*** Supplied records ***

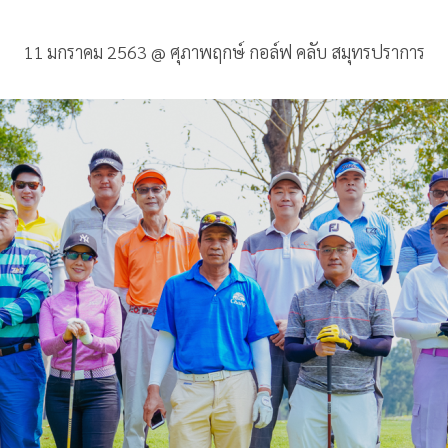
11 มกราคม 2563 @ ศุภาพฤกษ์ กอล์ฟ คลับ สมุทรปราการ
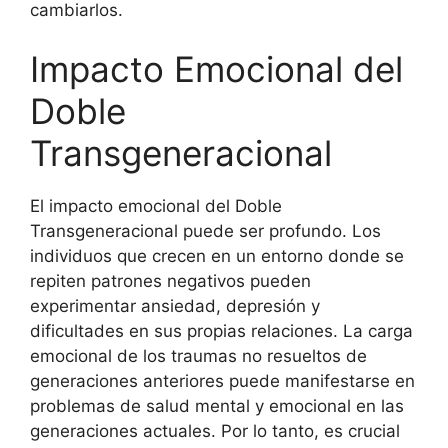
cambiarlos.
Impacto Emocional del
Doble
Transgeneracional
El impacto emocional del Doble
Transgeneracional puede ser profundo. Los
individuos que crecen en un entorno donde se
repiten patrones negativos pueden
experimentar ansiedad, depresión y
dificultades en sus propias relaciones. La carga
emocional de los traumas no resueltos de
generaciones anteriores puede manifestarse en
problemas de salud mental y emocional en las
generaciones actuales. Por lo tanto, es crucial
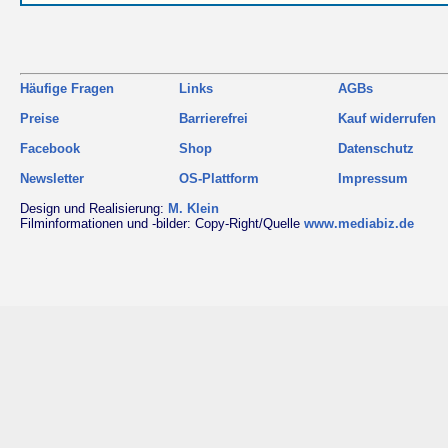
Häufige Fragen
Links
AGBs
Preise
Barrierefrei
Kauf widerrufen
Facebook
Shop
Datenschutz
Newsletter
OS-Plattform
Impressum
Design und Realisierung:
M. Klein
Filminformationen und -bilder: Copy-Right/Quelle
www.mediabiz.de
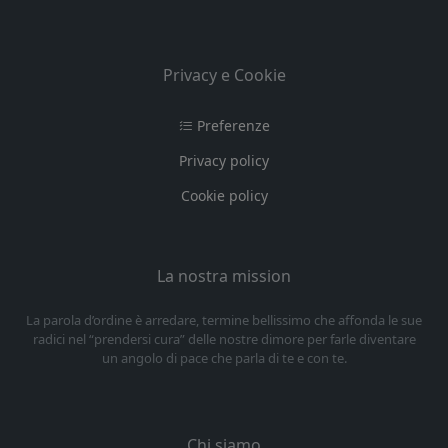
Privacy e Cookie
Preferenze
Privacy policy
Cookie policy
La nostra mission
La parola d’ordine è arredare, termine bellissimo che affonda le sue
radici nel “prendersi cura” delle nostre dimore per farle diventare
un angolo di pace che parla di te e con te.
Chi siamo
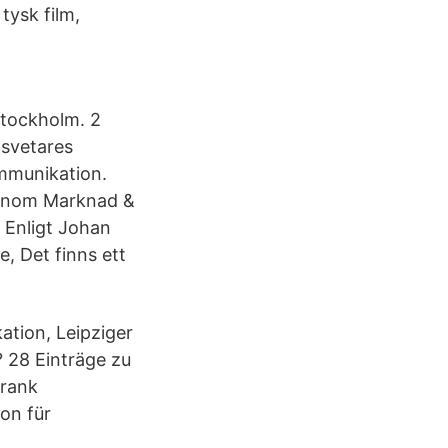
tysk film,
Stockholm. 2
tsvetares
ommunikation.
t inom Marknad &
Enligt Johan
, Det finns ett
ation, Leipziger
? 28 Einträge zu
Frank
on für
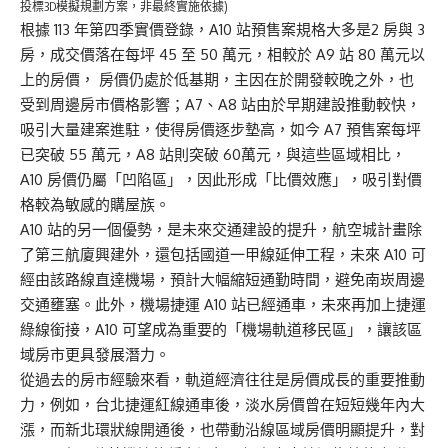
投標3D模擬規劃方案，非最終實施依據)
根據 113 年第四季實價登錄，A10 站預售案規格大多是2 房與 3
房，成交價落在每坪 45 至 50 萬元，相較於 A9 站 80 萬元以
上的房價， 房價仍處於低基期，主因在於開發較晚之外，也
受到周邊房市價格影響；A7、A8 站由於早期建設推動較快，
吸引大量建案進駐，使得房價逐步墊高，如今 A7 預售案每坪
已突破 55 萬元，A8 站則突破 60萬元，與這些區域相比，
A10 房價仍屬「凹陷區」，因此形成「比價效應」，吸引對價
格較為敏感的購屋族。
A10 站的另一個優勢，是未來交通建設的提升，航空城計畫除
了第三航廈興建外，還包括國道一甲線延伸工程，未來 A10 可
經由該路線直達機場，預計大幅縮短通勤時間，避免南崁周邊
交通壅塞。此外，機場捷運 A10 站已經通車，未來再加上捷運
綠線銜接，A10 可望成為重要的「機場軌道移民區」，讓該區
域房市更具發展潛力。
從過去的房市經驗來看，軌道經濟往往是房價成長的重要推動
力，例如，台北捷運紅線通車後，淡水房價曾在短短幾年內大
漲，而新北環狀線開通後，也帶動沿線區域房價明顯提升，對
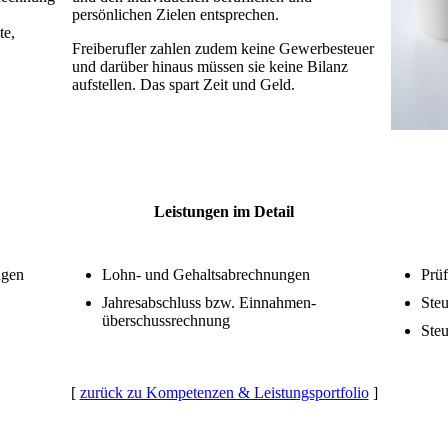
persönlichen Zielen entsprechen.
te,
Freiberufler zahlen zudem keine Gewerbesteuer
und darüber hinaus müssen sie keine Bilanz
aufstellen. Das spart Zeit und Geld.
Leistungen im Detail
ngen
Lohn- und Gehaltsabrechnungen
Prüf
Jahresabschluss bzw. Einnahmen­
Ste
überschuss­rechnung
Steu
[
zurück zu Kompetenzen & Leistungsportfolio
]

***
*** Supplied records ***

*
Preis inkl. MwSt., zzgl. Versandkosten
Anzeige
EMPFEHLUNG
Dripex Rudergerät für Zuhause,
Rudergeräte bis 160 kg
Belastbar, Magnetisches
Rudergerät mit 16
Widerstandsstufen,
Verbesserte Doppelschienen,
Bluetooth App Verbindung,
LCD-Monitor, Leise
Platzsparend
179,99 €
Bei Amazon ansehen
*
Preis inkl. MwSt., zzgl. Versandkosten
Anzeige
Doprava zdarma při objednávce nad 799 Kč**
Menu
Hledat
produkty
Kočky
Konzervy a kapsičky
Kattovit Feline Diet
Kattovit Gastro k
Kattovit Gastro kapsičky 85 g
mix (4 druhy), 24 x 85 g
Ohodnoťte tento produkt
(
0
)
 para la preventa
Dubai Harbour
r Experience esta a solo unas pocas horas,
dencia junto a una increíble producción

***

▸ Work to complete
Take the lines above from the one containing "Bei Amazon ansehen" to the one containing "Dubai Harbour" and retype them exactly, both ends included, with nothing added.

▸ Task result
Bei Amazon ansehen
*
Preis inkl. MwSt., zzgl. Versandkosten
Anzeige
Doprava zdarma při objednávce nad 799 Kč**
Menu
Hledat
produkty
Kočky
Konzervy a kapsičky
Kattovit Feline Diet
Kattovit Gastro k
Kattovit Gastro kapsičky 85 g
mix (4 druhy), 24 x 85 g
Ohodnoťte tento produkt
(
0
)
 para la preventa
Dubai Harbour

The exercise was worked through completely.